### TASK
Extract, without alteration, each line from the start of the listing to the line bearing "cells show no".

### DATA SECTION
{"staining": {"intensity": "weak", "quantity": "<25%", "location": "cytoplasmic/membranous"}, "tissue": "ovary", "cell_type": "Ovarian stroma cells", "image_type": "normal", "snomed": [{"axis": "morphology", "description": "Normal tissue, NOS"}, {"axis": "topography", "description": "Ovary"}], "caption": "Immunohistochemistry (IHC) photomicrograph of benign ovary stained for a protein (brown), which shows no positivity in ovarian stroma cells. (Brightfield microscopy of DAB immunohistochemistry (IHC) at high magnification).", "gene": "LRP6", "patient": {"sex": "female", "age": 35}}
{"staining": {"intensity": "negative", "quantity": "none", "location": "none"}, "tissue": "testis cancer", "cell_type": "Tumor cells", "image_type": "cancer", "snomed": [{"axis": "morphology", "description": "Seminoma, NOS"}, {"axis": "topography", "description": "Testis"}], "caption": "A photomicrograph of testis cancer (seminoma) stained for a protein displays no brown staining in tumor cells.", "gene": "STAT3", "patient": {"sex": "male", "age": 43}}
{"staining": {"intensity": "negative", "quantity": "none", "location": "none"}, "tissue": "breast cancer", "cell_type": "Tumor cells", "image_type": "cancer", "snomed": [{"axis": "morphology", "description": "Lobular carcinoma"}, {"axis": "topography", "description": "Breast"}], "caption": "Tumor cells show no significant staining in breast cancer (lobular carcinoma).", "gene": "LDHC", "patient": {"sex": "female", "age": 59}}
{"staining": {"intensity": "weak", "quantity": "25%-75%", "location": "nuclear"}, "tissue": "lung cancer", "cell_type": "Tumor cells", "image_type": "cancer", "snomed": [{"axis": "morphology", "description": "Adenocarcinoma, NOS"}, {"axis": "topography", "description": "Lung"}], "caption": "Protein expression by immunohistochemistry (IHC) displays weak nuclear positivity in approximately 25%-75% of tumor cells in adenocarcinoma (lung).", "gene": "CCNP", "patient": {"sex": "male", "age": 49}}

### RESPONSE BELOW
{"staining": {"intensity": "weak", "quantity": "<25%", "location": "cytoplasmic/membranous"}, "tissue": "ovary", "cell_type": "Ovarian stroma cells", "image_type": "normal", "snomed": [{"axis": "morphology", "description": "Normal tissue, NOS"}, {"axis": "topography", "description": "Ovary"}], "caption": "Immunohistochemistry (IHC) photomicrograph of benign ovary stained for a protein (brown), which shows no positivity in ovarian stroma cells. (Brightfield microscopy of DAB immunohistochemistry (IHC) at high magnification).", "gene": "LRP6", "patient": {"sex": "female", "age": 35}}
{"staining": {"intensity": "negative", "quantity": "none", "location": "none"}, "tissue": "testis cancer", "cell_type": "Tumor cells", "image_type": "cancer", "snomed": [{"axis": "morphology", "description": "Seminoma, NOS"}, {"axis": "topography", "description": "Testis"}], "caption": "A photomicrograph of testis cancer (seminoma) stained for a protein displays no brown staining in tumor cells.", "gene": "STAT3", "patient": {"sex": "male", "age": 43}}
{"staining": {"intensity": "negative", "quantity": "none", "location": "none"}, "tissue": "breast cancer", "cell_type": "Tumor cells", "image_type": "cancer", "snomed": [{"axis": "morphology", "description": "Lobular carcinoma"}, {"axis": "topography", "description": "Breast"}], "caption": "Tumor cells show no significant staining in breast cancer (lobular carcinoma).", "gene": "LDHC", "patient": {"sex": "female", "age": 59}}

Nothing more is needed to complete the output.